On entend beaucoup aux États-Unis que jamais la société américaine n’a été aussi divisée. Est-ce exact ?

Non. Dans les années 1960-1970, les divisions, liées à la question des droits civiques ou à la guerre du Vietnam, étaient déjà énormes. Mais on peut dire aujourd’hui que deux Amérique se font face. La démocratie américaine ne fonctionne plus sous Trump comme auparavant. Les adversaires y sont devenus des ennemis. Or on ne pactise pas avec l’ennemi. Surtout lorsque, comme pour les fondamentalistes, cet ennemi est « satanique ». La question majeure qui se pose aujourd’hui aux Américains est : comment des ennemis peuvent-ils redevenir des adversaires ? On en revient au ressentiment. Celui-ci empêche toute cohabitation avec l’autre. Or, pour ce qui est de diviser pour régner, Trump est absolument brillant, et souvent de manière plus subtile qu’on ne croit. Il ment aussi sans vergogne, mais avec talent. Le seul élément qui pourrait l’amener à agir autrement serait de vouloir laisser un héritage. Il aurait alors besoin de s’ouvrir au-delà de sa base électorale. Mais il devrait aussi abandonner sa logique clivante. Ça semble peu probable.
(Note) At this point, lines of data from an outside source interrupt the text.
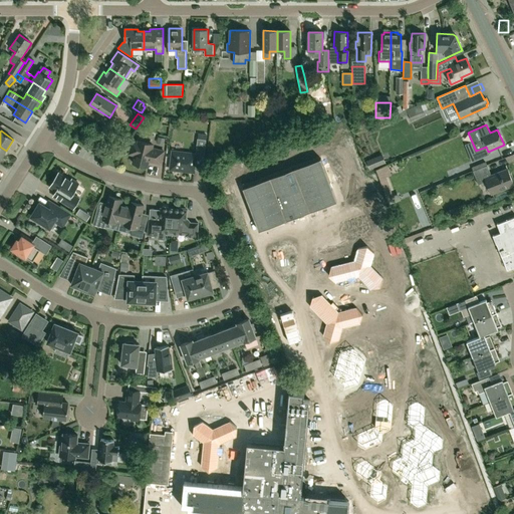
[(203,159),(205,145),(206,135),(198,134),(195,155),(172,152),(170,170),(194,173),(195,160),(196,158),(203,159)]
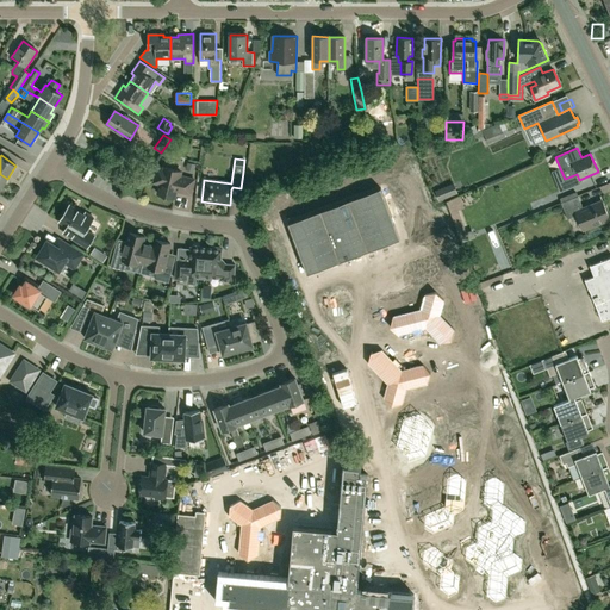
[(180,172),(163,168),(163,172),(162,170),(161,170),(160,172),(159,172),(157,173),(156,174),(156,175),(156,176),(156,178),(156,179),(156,180),(157,181),(159,181),(159,182),(160,182),(157,194),(174,198),(175,191),(191,194),(194,180),(179,176),(180,172)]
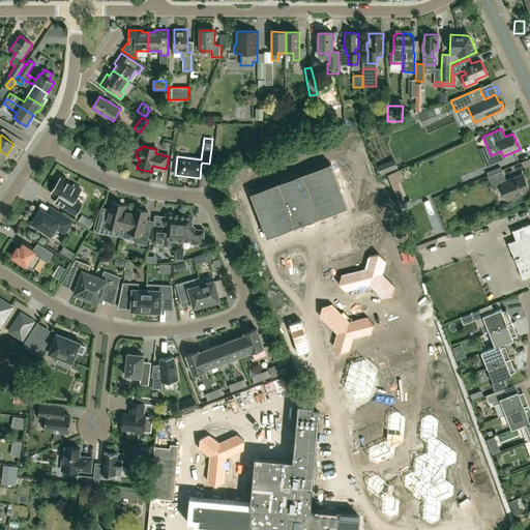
[(398,168),(394,158),(378,166),(382,174),(398,168)]
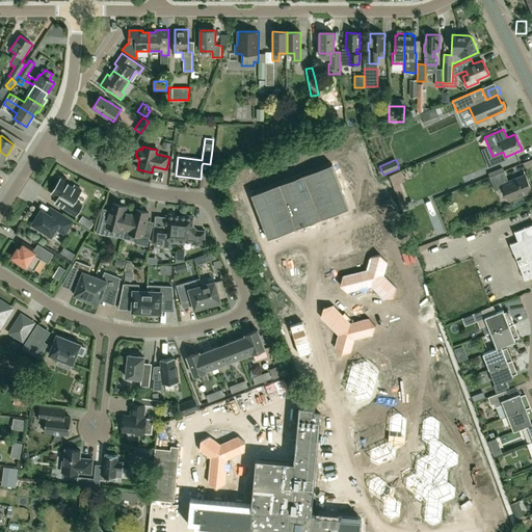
[(333,164),(251,194),(268,238),(349,208),(333,164)]
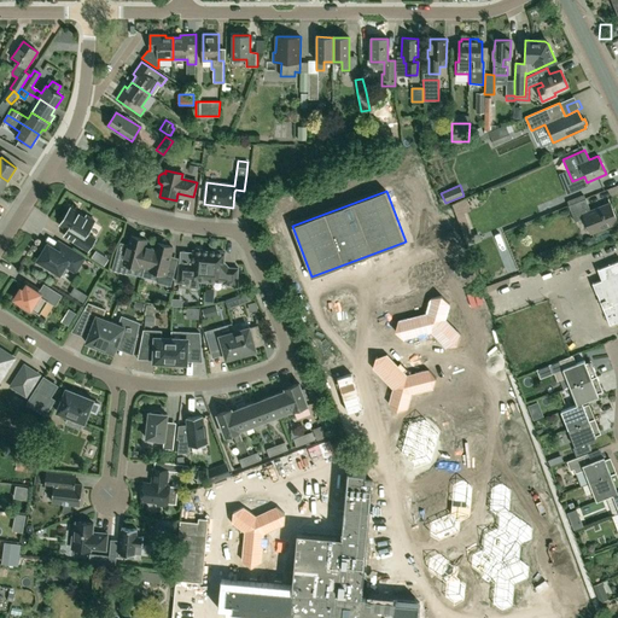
[(567,205),(575,222),(583,219),(589,233),(617,222),(610,204),(590,213),(586,198),(567,205)]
L’affaire des bombes envoyées à Obama, Hillary Clinton, George Soros, Robert De Niro et d’autres n’est-elle pas la démonstration de l’aggravation de la division interne entre Américains ?

Trump a réagi comme d’habitude. Il a appelé à l’unité des Américains et immédiatement pourfendu… les médias, responsables de diffuser de « fausses informations ». Derrière lui, la droite crie au complot. C’est un très mauvais signe. Cela va de pair avec, par exemple, ce qui se passe en ce moment à la Bourse. Wall Street dévisse. Que fait Trump ? Il attaque la Fed, la banque centrale américaine, qu’il rend responsable de ce qui advient. Bref, entre les complots et la recherche systématique de boucs émissaires, le conspirationnisme triomphe. C’est très inquiétant.